En su natural e infinito deseo por sobresalir y por hacerse notar en un mundo repleto de artistas que buscan exactamente lo mismo que él, el cineasta promedio exhibe una flagrante fobia a lo simple. Pocos adjetivos resultan más hirientes para calificar una obra que “simplona”, y es en ese deseo de impactar al ya sobreimpactado público del siglo XXI, que el cineasta promedio despliega una y otra vez todo su repertorio de armas de impacto narrativo y visual, elaborando metrajes enteros en torno a giros argumentales que buscan excitar el asombro del público, o en torno a secuencias que buscan polemizar dado su elevado contenido violento o sexual.

Es en ese panorama de sobrecargas sensoriales que A Ghost Story, la más reciente película del director David Lowery, surge como una preciosa anomalía que escoge abordar su narrativa desde la poética de lo cotidiano, para plantear un cuento extremadamente simple que sin embargo construye, con atípica delicadeza y mediante un puñado de guiños que se distribuyen con inteligencia a lo largo de la historia, un tratado sobre la ausencia, y sobre la eterna percepción de lo que alguna vez se amó. 

Un músico pierde la vida en un accidente de tránsito. Su cadáver, que percibe inconclusa la relación con su pareja, se levanta de la morgue cubierto por una sábana para acompañarla en su proceso de duelo. Fin.
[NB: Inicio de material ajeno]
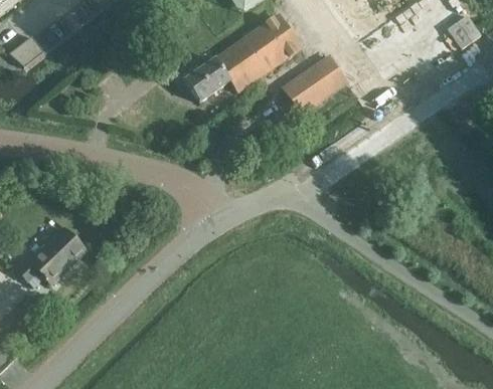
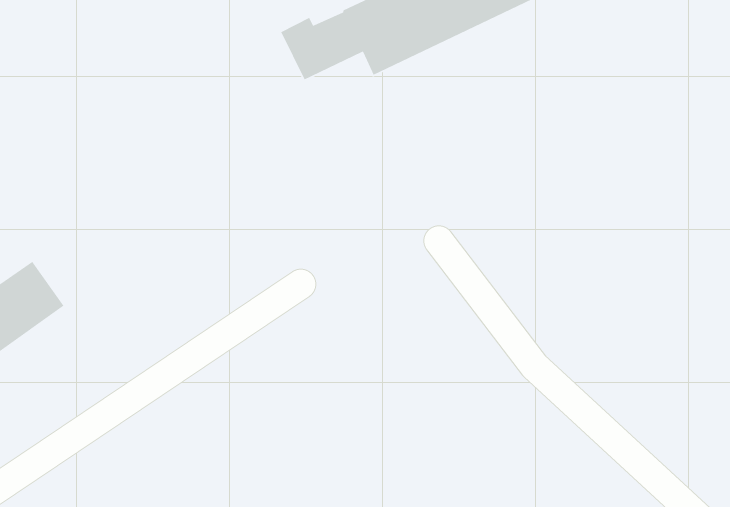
building: [280,55,347,116] -> none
Suena “simplón”, pero Lowery ensambla a través de una serie de viñetas una bellísima narrativa que triunfa gracias a la poderosa expresividad de sus actores protagónicos, y a la brillante estructura del guión, que se basa en los conceptos sci-fi de esos viajes temporales que utilizan al tiempo como un continuo inamovible, para construir una espiral narrativa que concluye de forma inmejorable.
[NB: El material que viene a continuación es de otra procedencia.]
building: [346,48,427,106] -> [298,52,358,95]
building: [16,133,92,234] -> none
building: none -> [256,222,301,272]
Rooney Mara, en su papel de novia doliente, se evidencia una vez más como una de las actrices más talentosas de su generación, encontrando una inmejorable contraparte en Casey Affleck, cuyo rostro, idóneo siempre para papeles que están impregnados con elementos de melancolía y desolación –véase Manchester by the Sea– marida a la perfección con esa encarnación fantasmagórica minimalista a la que David Lowery consigue dotar, gracias al sencillo posicionamiento angular de los ojos, de una expresión de eterna melancolía.

Es la composición visual del fotógrafo Andrew Droz Palermo otro de los elementos memorables de este filme que se hila a través de su amor por los detalles, y cuyo ritmo contemplativo evita el aburrimiento mediante planos secuencia de entrañable belleza estética –véase la toma inicial, el paseo por el hospital, o el encuentro con el fantasma vecino– que nos recuerdan la máxima de que “inteligencia mata presupuesto”.
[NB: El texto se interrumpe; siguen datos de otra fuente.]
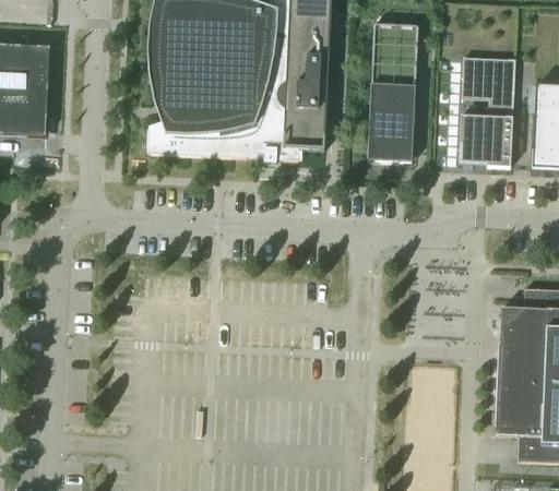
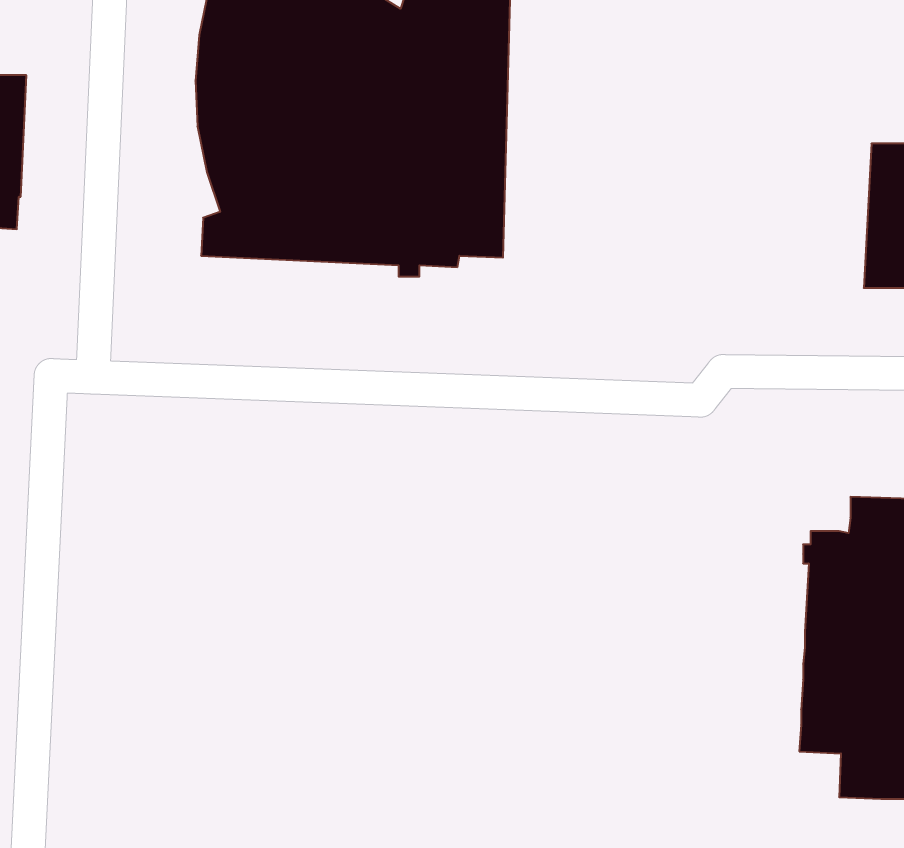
building: [367,22,418,160] -> none
building: [459,56,515,166] -> none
David Lowery compone uno de los poemas cinematográficos más notables del año, en torno al tiempo y a las múltiples capas de historia que yacen, indetectables pero siempre presentes, en los objetos inanimados que nos rodean. Si el Universo se contrae y expande como hasta ahora creemos, entonces en un punto geográfico radica toda la historia del mundo, y nosotros, meros actores, nos desplazamos con nuestros dramas vitales frente al tiempo: ese intangible e infinito espectador que supera nuestra capacidad de abstracción, y que hemos definido mediante seis letras con la burda simplicidad que nos caracteriza. Seis letras que son la historia del universo, del mundo, y de todos y cada uno de nosotros. Lowery ha conseguido capturar esa idea en hora y media de metraje. Eso, créanme, no es poca cosa.